> TASK INSTRUCTIONS: Once you reach the line containing "TABLE 2 Means" in the data below, restate each line word for word up to and including the one containing "Fig. 1 Examples".

> ENTRIES SHOWN:
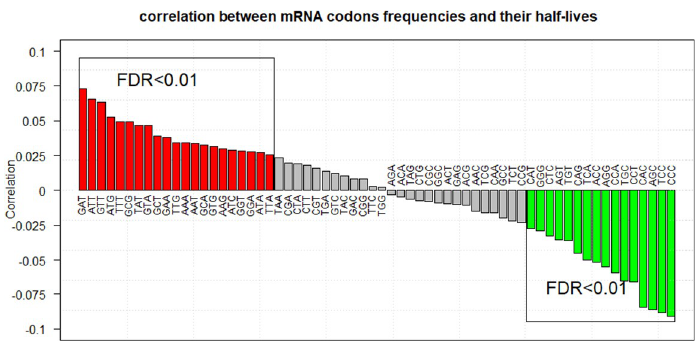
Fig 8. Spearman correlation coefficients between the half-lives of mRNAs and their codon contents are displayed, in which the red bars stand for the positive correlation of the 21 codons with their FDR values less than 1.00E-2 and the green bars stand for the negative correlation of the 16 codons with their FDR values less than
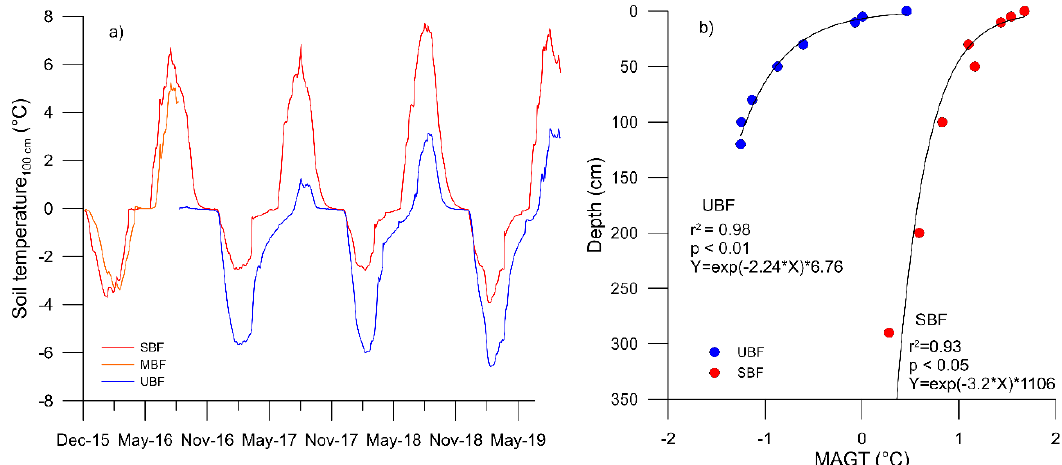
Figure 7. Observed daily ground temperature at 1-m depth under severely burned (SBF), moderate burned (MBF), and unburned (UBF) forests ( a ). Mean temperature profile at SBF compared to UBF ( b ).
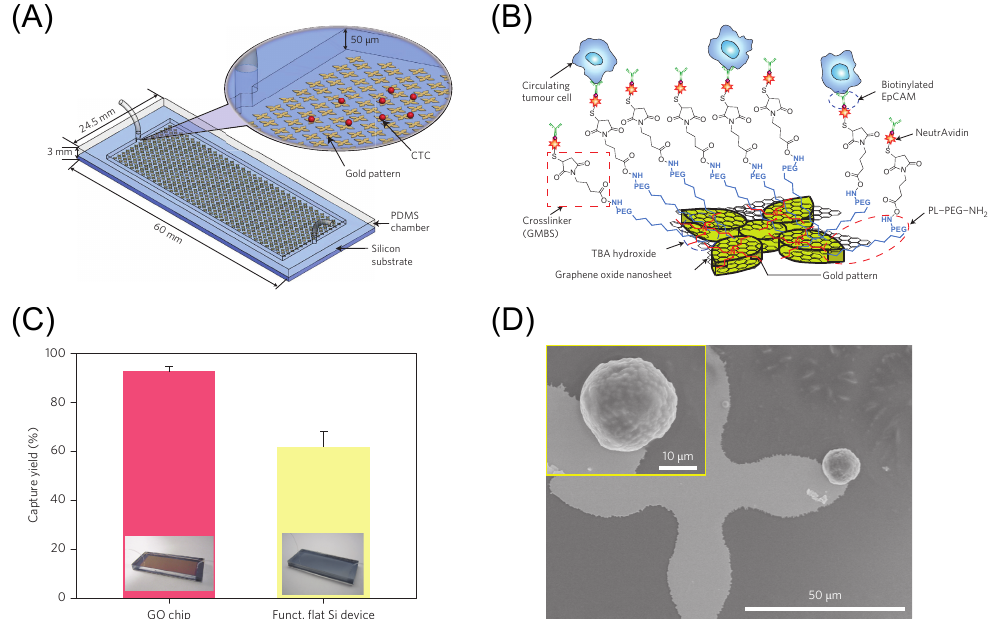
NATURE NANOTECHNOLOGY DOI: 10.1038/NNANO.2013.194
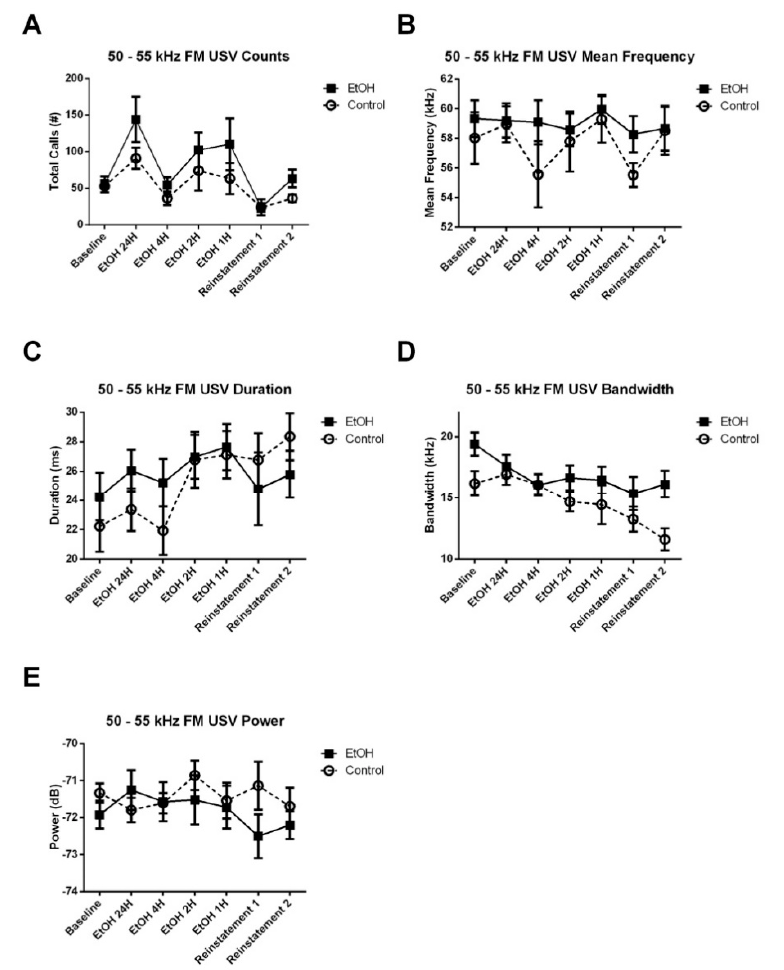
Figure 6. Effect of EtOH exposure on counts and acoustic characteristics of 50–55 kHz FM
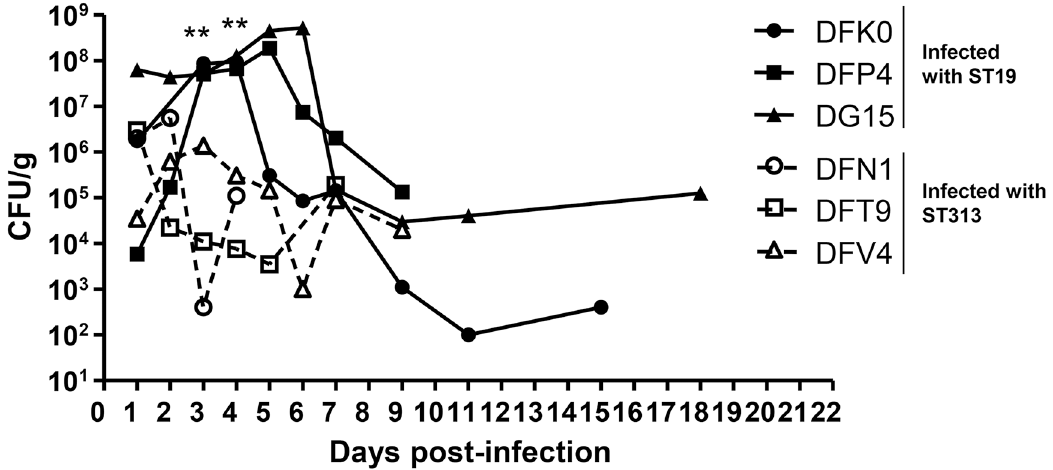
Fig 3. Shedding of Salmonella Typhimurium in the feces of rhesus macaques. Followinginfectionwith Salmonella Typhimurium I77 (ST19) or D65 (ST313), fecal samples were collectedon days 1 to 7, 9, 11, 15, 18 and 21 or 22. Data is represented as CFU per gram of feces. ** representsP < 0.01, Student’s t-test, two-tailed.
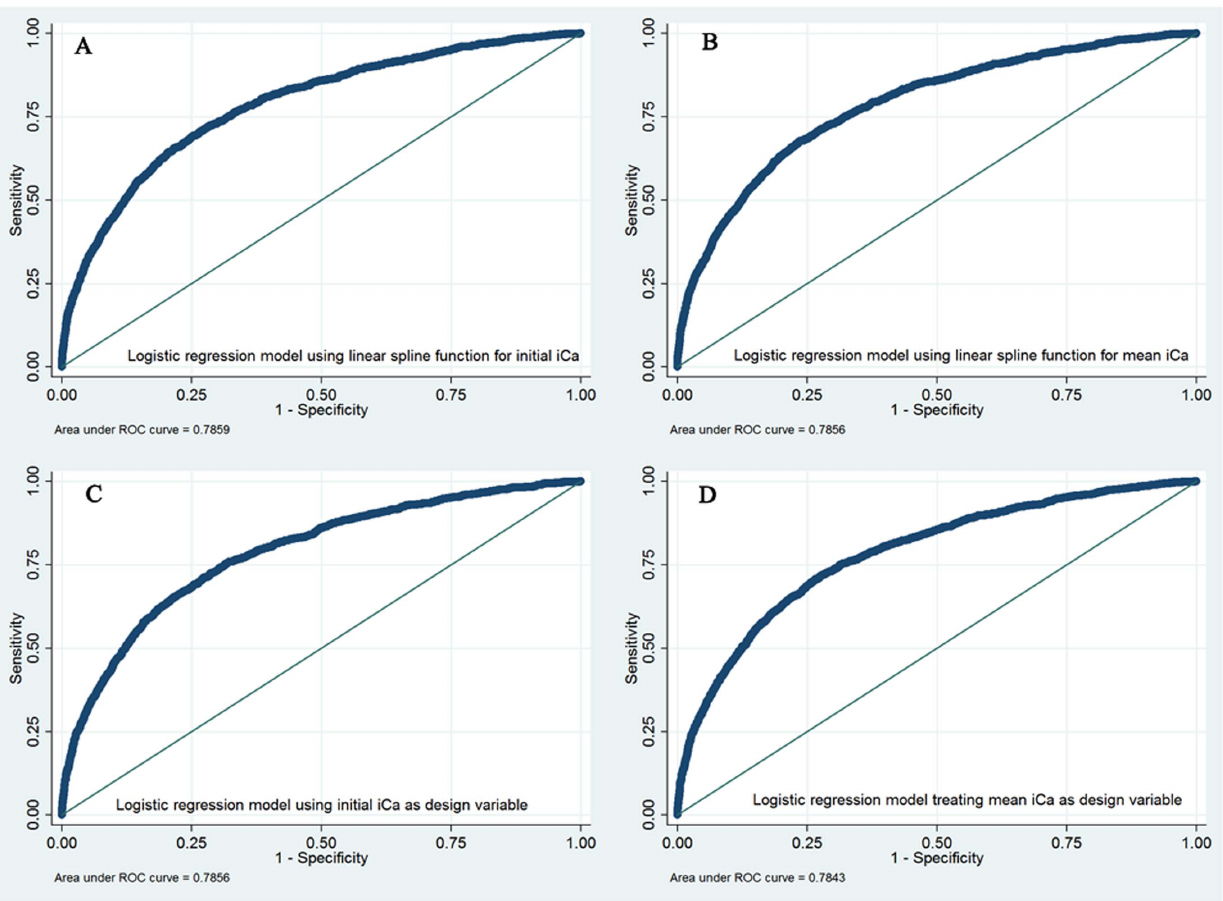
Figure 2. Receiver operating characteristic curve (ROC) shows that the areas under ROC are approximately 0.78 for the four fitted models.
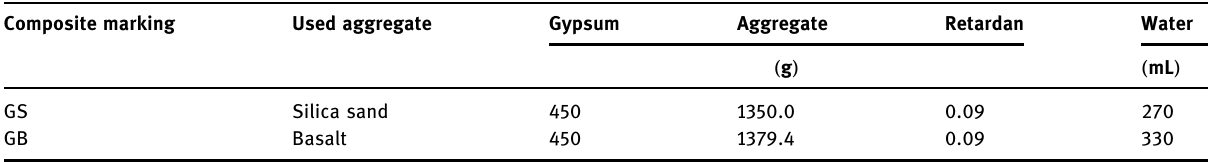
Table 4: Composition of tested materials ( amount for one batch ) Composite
---
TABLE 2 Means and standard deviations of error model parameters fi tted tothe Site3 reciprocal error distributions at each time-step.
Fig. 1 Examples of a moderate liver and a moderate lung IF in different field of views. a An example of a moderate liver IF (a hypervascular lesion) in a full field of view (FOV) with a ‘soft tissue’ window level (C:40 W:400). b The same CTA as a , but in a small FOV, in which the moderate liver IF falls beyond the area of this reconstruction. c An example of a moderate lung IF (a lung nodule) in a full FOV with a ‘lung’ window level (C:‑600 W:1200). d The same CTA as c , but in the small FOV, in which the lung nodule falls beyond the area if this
---
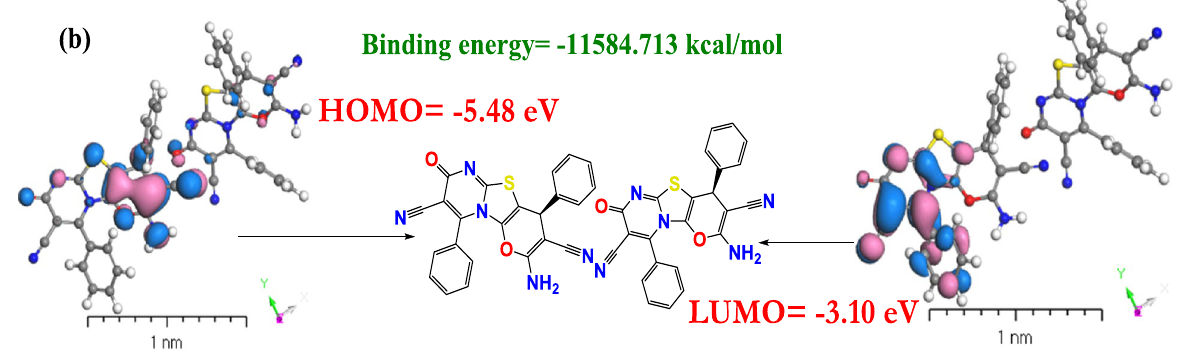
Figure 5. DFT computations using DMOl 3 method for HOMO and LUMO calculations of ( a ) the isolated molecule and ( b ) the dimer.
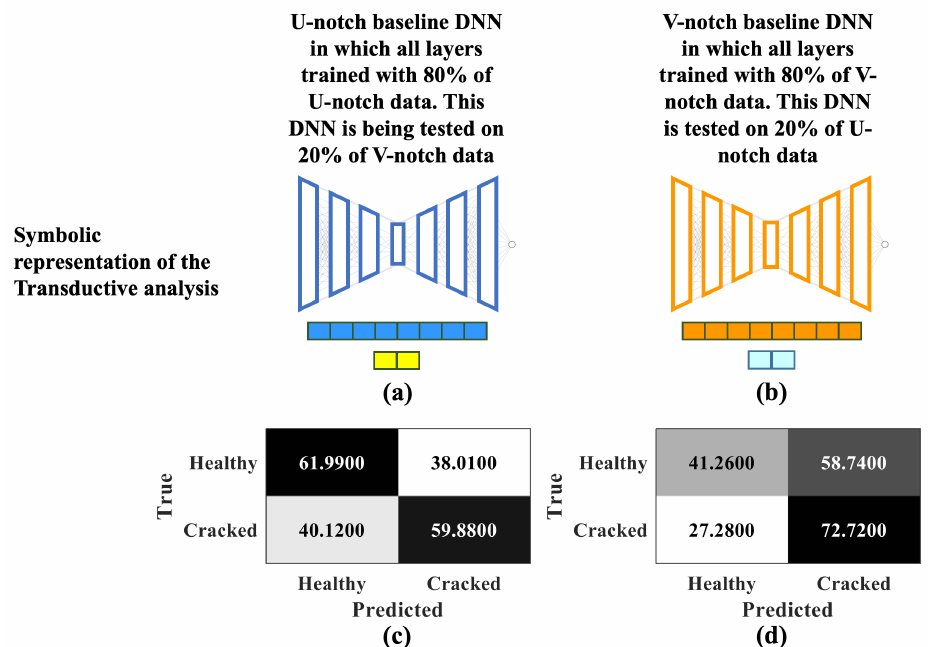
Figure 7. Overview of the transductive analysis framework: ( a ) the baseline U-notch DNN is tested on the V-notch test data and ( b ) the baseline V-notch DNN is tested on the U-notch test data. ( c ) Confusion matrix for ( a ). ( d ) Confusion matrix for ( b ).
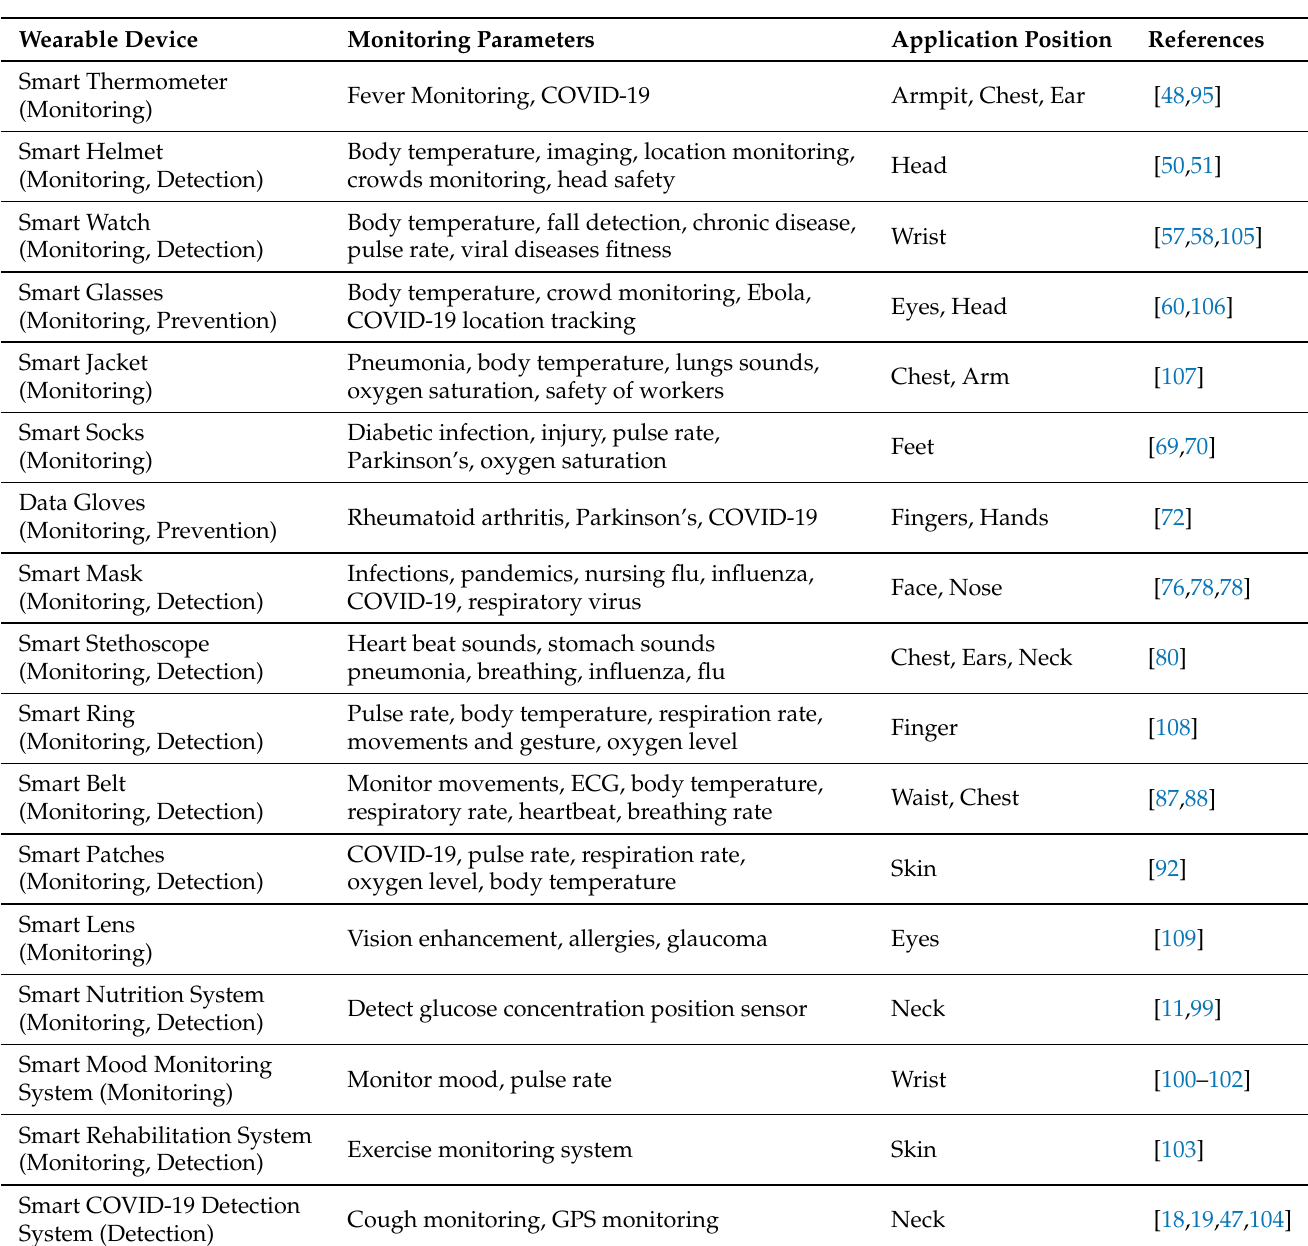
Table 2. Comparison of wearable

> ANSWER AREA:
TABLE 2 Means and standard deviations of error model parameters fi tted tothe Site3 reciprocal error distributions at each time-step.
Fig. 1 Examples of a moderate liver and a moderate lung IF in different field of views. a An example of a moderate liver IF (a hypervascular lesion) in a full field of view (FOV) with a ‘soft tissue’ window level (C:40 W:400). b The same CTA as a , but in a small FOV, in which the moderate liver IF falls beyond the area of this reconstruction. c An example of a moderate lung IF (a lung nodule) in a full FOV with a ‘lung’ window level (C:‑600 W:1200). d The same CTA as c , but in the small FOV, in which the lung nodule falls beyond the area if this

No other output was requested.